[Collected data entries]
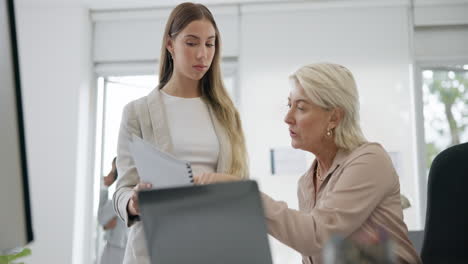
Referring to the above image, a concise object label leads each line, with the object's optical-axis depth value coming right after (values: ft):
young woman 5.23
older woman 4.10
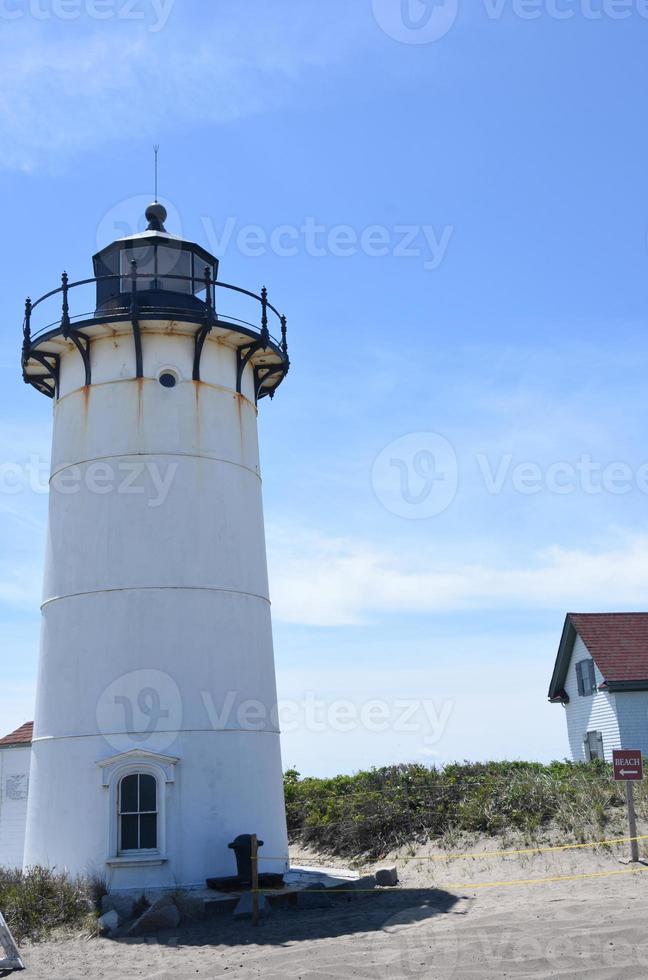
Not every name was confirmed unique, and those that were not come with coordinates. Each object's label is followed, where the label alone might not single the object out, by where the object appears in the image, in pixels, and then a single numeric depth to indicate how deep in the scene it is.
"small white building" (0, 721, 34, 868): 21.61
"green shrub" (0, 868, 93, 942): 13.41
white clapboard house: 27.39
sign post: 16.83
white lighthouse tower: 15.13
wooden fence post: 13.29
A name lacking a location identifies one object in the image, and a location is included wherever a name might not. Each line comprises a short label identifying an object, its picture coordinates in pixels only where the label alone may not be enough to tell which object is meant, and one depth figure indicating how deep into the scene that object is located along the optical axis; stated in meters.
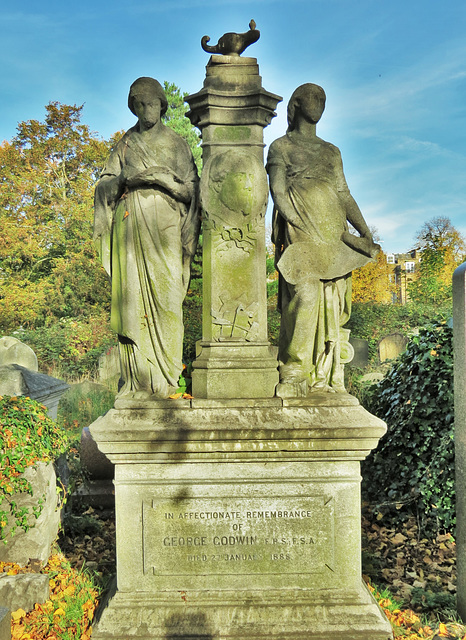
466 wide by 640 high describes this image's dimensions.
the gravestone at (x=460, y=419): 3.98
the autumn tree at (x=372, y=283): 23.81
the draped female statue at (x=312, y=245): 3.83
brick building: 28.45
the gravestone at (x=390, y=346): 14.84
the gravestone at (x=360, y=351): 13.49
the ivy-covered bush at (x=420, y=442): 5.45
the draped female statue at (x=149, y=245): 3.82
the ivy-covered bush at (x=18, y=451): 4.44
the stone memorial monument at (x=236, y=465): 3.55
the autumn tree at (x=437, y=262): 20.88
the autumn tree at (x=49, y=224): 18.33
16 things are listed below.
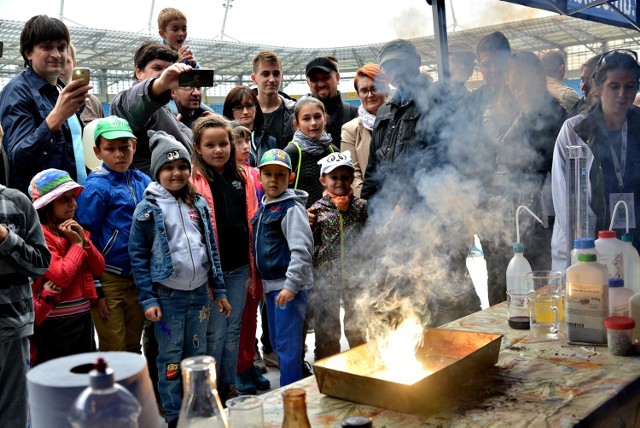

▶ **Your goal**
Give the number of lines in the records where the word "label" shows up. Nothing else belongs in the reply.

▶ **Solution**
3